The weather office said the cyclone was gaining momentum and was likely to strike coastal areas of Andhra Pradesh state early on Thursday, putting two oil refineries, India’s biggest gas field and coal ports on alert. The weather office has said the cyclone is unlikely to have an impact on the monsoon rains, vital for India’s trilliondollar economy which has been hit by high food prices, partly because of last year’s poor rains. “Conditions are favourable for further advance of southwest monsoon,” the weather office said in its latest five-day forecast.
Heavy rains and lightning have already killed 10 people in the state, prompting authorities to dispatch relief and rescue teams to vulnerable areas. “Sea condition will be high to phenomenal along and off Andhra Pradesh coast and very rough along and off north Tamil Nadu coast,” the weather office said in its latest forecast. The state’s relief minister, Dharmana Prasada Rao, said disaster management teams had been called in and some 50,000 people have been moved to safety.
A spokesman for Reliance Industries which operates India’s biggest gas field off the Andhra Pradesh coast said the company was monitoring the situation. Reliance’s gas field has a capacity to pump 80 million cubic metres of natural gas, or about half of India’s total output.

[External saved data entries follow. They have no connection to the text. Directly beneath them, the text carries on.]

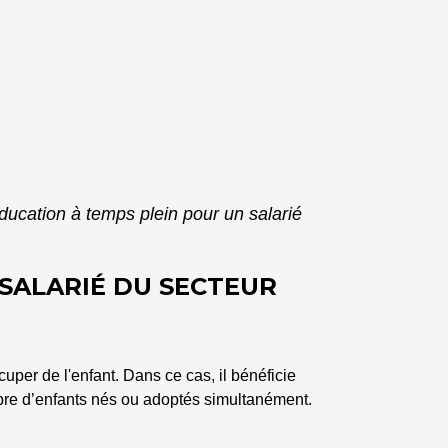
ducation à temps plein pour un salarié
SALARIÉ DU SECTEUR
ccuper de l'enfant. Dans ce cas, il bénéficie
bre d’enfants nés ou adoptés simultanément.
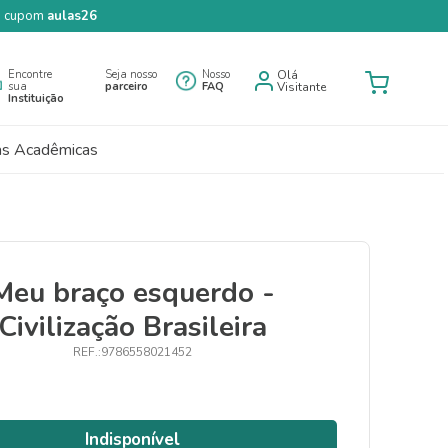
 o cupom
aulas26
Encontre
Seja nosso
Nosso
Olá
sua
parceiro
FAQ
Visitante
Instituição
as Acadêmicas
Meu braço esquerdo -
Civilização Brasileira
9786558021452
Indisponível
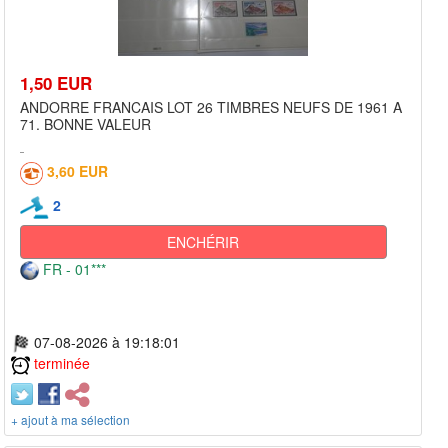
1,50 EUR
ANDORRE FRANCAIS LOT 26 TIMBRES NEUFS DE 1961 A
71. BONNE VALEUR
3,60 EUR
2
ENCHÉRIR
FR - 01***
07-08-2026 à 19:18:01
terminée
+ ajout à ma sélection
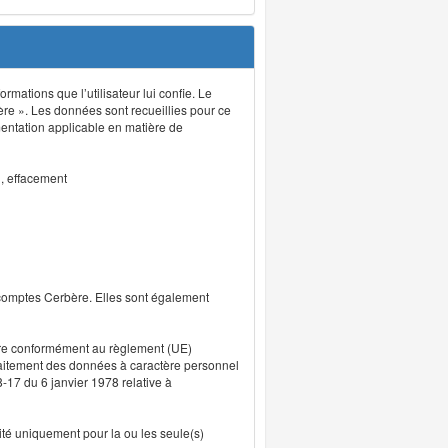
rmations que l’utilisateur lui confie. Le
ère ». Les données sont recueillies pour ce
mentation applicable en matière de
n, effacement
 comptes Cerbère. Elles sont également
uvre conformément au règlement (UE)
traitement des données à caractère personnel
8-17 du 6 janvier 1978 relative à
lité uniquement pour la ou les seule(s)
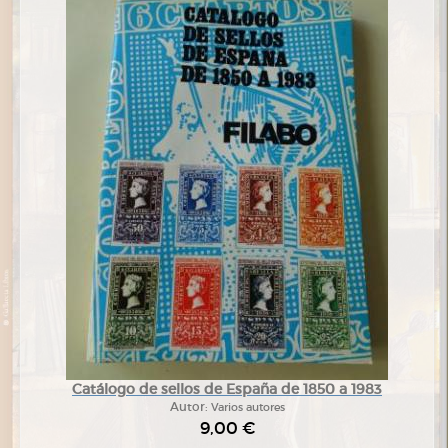
Catálogo de sellos de España de 1850 a 1983
Autor:
Varios autores
9,00 €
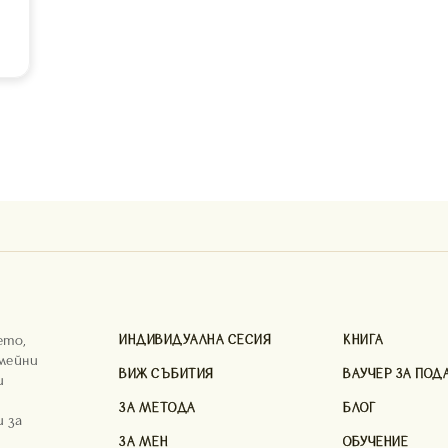
ето,
ИНДИВИДУАЛНА СЕСИЯ
КНИГА
мейни
ВИЖ СЪБИТИЯ
ВАУЧЕР ЗА ПОД
и
и
ЗА МЕТОДА
БЛОГ
 за
ЗА МЕН
ОБУЧЕНИЕ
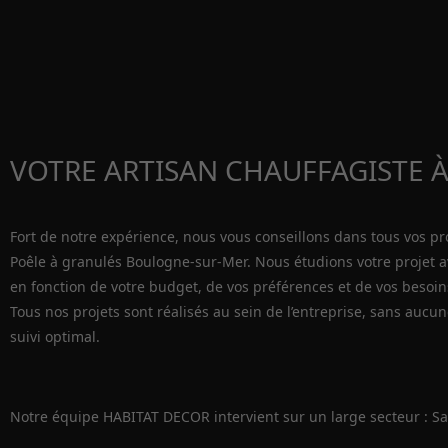
VOTRE ARTISAN CHAUFFAGISTE 
Fort de notre expérience, nous vous conseillons dans tous vos pro
Poêle à granulés Boulogne-sur-Mer. Nous étudions votre projet a
en fonction de votre budget, de vos préférences et de vos besoin
Tous nos projets sont réalisés au sein de l’entreprise, sans aucu
suivi optimal.
Notre équipe HABITAT DECOR intervient sur un large secteur : Sa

Local officials said heavy rainfall would help the rice crop that will be sown next month as rains would boost soil moisture and facilitate ploughing. “Due to pre-monsoon rains, summer planning has started.
If the state receives rain, the ploughing will further pick up,” said Babaji Giri, director of the agriculture department in the eastern state of Orissa.
Published in the Express Tribune, May 20th, 2010.